(Supplied passage)
In the Deaf community, these discussions were definitely lacking. Bearing in mind that English is not our first language. British Sign Language is our first language, so barriers exist when discussing sensitive topics and depth can be lost in translation. So, producing a show in British Sign Language would really inform the Deaf community. Within the Deaf community, there was a counter-movement on social media – Deaf Lives Matter / All Lives Matter. There was not an understanding of what BLM actually stood for, so it was important for me to show people this is what we are talking about, and these are the issues we face every day – even within the Deaf community.

Episodes of The Vilma Jackson Show are currently available to watch via your Facebook page. In the future, do you hope to platform the show on television channels or streaming services?

Absolutely, I hope if any production company watches my show, they can identify its potential, and get this out to mainstream audiences. It’s original because me being a Black, Deaf, Woman presenting the show discussing issues that relate to society but looking deeper. When you watch my show, you will realise that there is a rich complexity in the community and that there is equality between issues that affect the hearing and deaf world.

The first episode of The Vilma Jackson Show features actress Kelsey Gordon, artist and art therapist Rubbena Aurangzeb-Tarig and performer and lyricist Kevin Walker. In the future, are there any guests you’d be particularly keen to interview on the show?

I would love to talk to people about different subject matters and their own experiences. I definitely want some hearing guests and some celebrities to really explore their struggles and boundaries. What were their boundaries growing up, how did they make them feel and how did they go about overcoming them? I would love to understand their opinions on the Deaf community and the barriers the Deaf community faces. The high-profile guests obviously have a great platform and that could have a great positive impact in raising awareness of these issues.

Have you got any other projects on the horizon that you’re excited about?

I’m very excited about releasing the second episode of The Vilma Jackson Show. So, stay tuned to my social channels for updates about the release. I am quite spontaneous with my work. I take inspiration from the world around me, and I really like surprising people with new work. I find it’s better for my creativity, to be able to go away and allow the creative process to happen and refine the project. Instead of being under pressure to produce something for a deadline.

GETTING TO KNOW YOU…

  • A book you have to have in your collection? – I have so many books, but The Perfect Chemistry is a book I really liked. The author is Simone Elkeles and I would definitely recommend it. The story revolves around two different worlds, two different races but one true love.
(End Supplied passage)
▶ **Activity**: Carry the interview about The Vilma Jackson Show forward from its final sentence.
(Provided information)
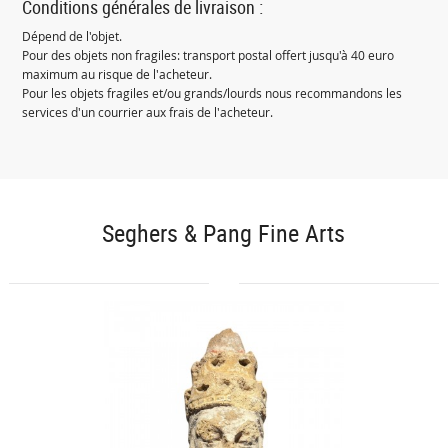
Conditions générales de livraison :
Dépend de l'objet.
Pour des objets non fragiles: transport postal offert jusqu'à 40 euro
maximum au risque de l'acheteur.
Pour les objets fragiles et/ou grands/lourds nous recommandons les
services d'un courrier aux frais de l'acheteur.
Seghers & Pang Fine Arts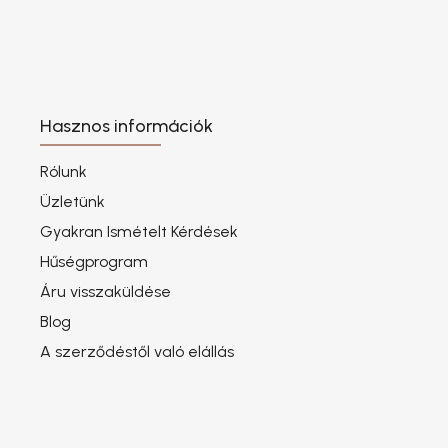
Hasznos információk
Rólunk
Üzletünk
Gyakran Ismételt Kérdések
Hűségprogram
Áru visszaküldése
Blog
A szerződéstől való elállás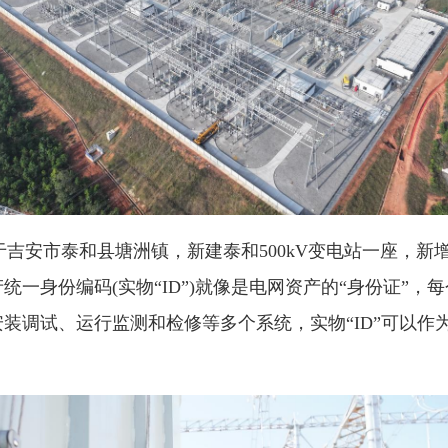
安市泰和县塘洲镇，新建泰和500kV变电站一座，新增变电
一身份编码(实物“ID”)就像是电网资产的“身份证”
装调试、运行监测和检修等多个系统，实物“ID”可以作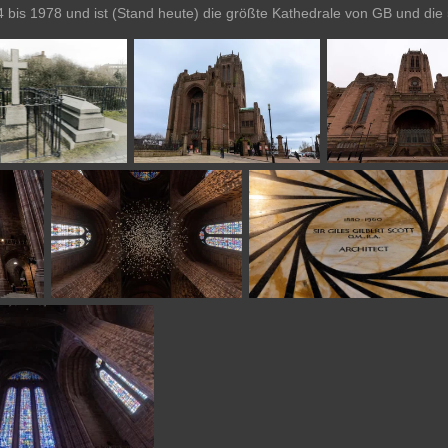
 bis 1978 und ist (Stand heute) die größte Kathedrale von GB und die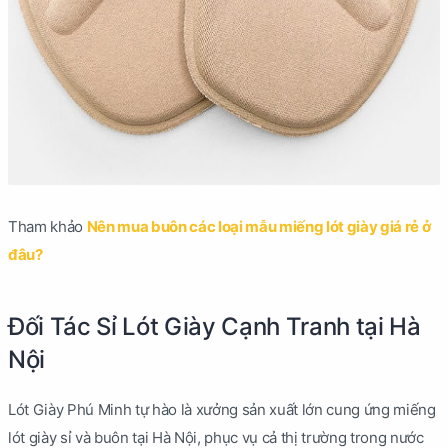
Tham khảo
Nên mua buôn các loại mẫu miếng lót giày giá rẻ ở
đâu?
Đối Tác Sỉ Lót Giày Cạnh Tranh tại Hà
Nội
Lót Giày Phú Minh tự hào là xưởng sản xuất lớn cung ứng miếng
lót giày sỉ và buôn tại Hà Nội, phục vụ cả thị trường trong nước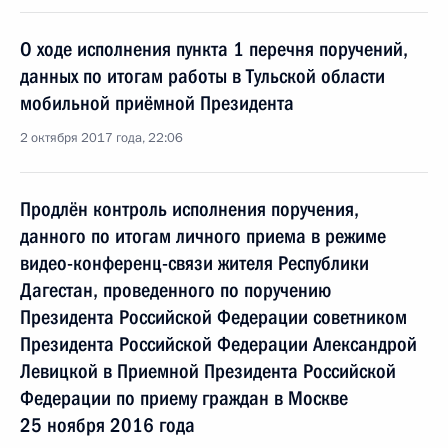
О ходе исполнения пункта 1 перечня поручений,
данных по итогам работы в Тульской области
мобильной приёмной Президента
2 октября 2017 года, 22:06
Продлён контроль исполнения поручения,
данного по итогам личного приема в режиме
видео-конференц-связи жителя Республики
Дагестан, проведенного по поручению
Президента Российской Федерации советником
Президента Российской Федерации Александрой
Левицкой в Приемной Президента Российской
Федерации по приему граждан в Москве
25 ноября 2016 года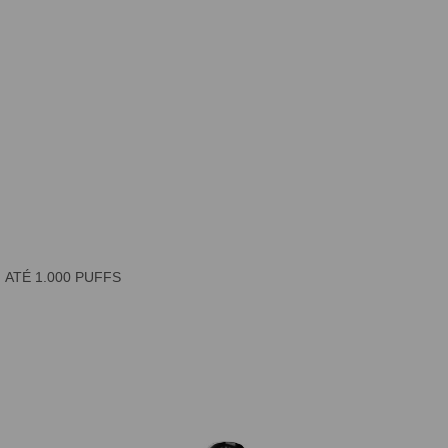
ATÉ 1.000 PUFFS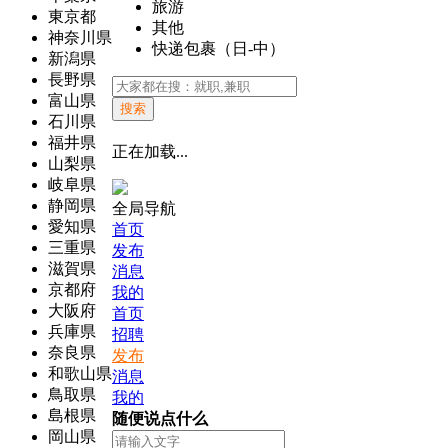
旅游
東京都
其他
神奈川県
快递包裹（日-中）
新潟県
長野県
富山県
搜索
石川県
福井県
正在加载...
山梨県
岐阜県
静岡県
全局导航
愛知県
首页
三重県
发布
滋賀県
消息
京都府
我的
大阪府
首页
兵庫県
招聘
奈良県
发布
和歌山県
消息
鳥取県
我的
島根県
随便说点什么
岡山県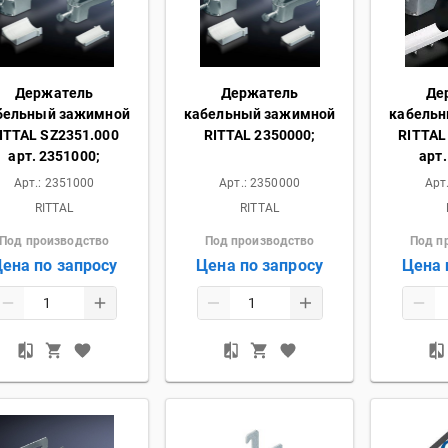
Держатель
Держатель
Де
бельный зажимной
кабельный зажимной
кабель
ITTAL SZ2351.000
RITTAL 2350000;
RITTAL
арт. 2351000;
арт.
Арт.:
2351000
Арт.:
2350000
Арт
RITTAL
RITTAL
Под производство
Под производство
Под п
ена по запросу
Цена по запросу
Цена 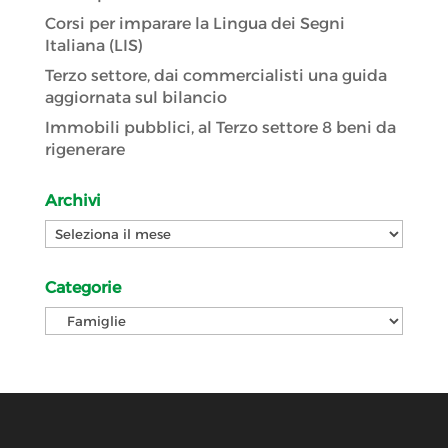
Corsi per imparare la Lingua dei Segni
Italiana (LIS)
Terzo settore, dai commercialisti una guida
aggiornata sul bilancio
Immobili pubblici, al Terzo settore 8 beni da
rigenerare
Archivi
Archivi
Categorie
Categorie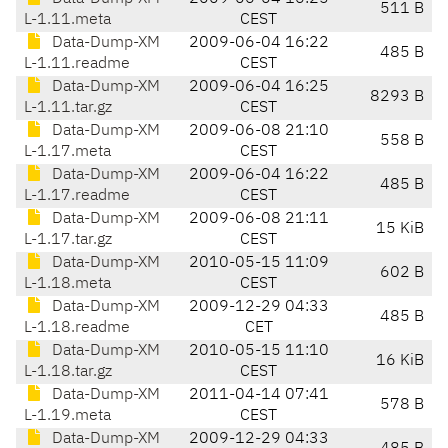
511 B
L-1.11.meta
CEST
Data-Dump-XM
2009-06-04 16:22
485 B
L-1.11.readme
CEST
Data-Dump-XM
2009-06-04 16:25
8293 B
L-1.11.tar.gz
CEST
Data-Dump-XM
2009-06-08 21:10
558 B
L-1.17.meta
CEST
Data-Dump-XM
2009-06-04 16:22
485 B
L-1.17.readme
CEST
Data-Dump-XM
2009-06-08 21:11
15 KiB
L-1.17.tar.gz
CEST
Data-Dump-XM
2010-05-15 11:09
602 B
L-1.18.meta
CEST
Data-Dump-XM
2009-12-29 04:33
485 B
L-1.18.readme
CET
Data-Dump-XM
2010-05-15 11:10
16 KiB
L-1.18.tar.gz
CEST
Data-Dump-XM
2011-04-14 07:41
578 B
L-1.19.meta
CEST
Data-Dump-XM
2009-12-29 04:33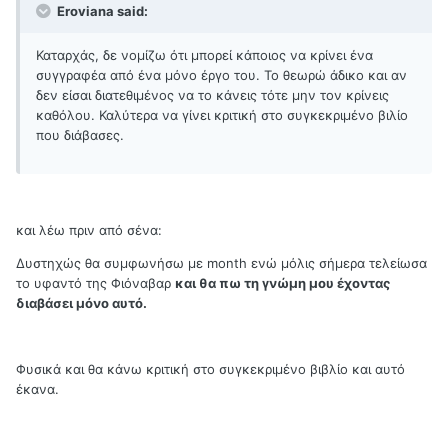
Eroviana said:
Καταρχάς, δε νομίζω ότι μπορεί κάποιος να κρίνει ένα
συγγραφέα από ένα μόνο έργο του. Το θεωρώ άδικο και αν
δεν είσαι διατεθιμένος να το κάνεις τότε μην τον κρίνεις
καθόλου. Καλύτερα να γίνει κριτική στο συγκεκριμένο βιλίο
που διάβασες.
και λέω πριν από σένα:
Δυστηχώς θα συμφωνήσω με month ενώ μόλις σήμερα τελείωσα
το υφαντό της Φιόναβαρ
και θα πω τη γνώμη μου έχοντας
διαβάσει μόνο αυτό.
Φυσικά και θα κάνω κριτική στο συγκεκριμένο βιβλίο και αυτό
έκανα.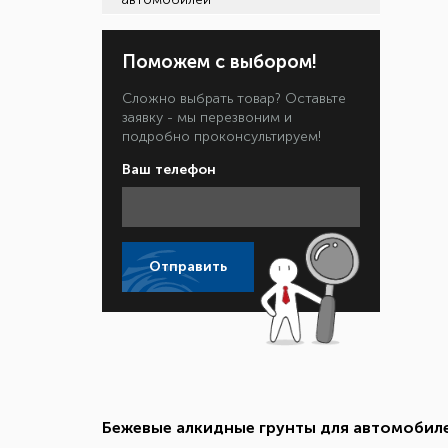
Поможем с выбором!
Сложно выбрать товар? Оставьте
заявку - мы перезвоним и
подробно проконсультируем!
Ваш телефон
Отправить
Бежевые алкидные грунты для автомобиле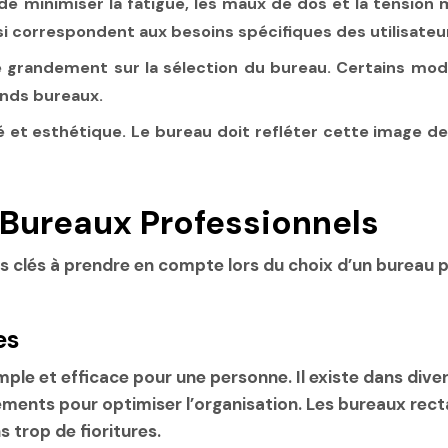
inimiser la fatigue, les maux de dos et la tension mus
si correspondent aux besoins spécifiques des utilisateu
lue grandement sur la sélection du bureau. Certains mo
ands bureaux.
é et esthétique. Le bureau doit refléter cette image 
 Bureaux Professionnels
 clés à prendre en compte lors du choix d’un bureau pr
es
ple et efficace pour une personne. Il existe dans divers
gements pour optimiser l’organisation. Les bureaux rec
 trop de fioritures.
(End Provided information)
▶ **Answer for this exercise**:
  • A song /album that defines the soundtrack of your life to date? – I love so many songs but an inspirational track for me is Lose Yourself by Eminem, he really communicates his struggles and breaking through his barriers and getting on with life despite people’s opinions of him. I understand his struggle regardless of his race and gender. I just felt a connection with the emotional expression he applies to the song. I also love Tupac’s songs, and he also provides powerful lyrics.
  • A film / TV show that you can watch/have watched repeatedly? – I can watch repeats of Friends for 24 hours without getting bored. This show is incredibly funny and also cheers me up whenever I feel down. In fact, I loved the episode where Gabrielle Union played Kristen Lang and the episodes featuring Aisha Tyler as Charlie Wheeler. I wish they could have cast more diversity in Friends, nevertheless, this show was absolutely amazing.
  • The first stage production you saw and what it meant to you (play, dance, or concert)? – I really liked Stomp, they used random instruments from things that could be household items or from the street. I love music, which does surprise people because of my Deafness – just understand that we literally “feel the rhythm!”. My 18th birthday party was a disco – but we needed a soundproof place for the sake of the hearing neighbours! I also translate songs into British Sign Language. I love the rhythm and how it’s used to take us on an emotional journey. I loved the ingenuity of Stomp and it had me captivated.
  • What’s made you sad, mad, and glad this week?
  • Definitely mad and frustrated about the state of lockdown still! I like to connect with people but these lockdowns and the restriction plus wearing masks have prevented me from connecting with people, friends, and family. Deaf people need to lip-read, not easy with a face mask!

    Sad – as to be what’s happening in Palestine and the effect it is having on the people there. What is also sad is the hypocritical nature of society. If we can support the BLM movement, we can support movements around other issues for social justice, why isn’t the same support being applied to the Palestine movement?

    Glad or happy this week would be the culmination of my work with The Vilma Jackson Show and the imminent release of episode two. Part of my positivity regarding the release of episode 2 was the ability to look back and how proud I am of the production. The positive feedback I received from episode one was so overwhelming, I can’t feel anything but pride and happiness. Artistic success is about the feeling of accomplishment from putting your heart and soul into a work of art and seeing others appreciate it. I was also, surprised and happy when I received your email to conduct this interview. I have followed your work and interviews in the past and was genuinely delighted and surprised when you contacted me. So, thank you very much for that!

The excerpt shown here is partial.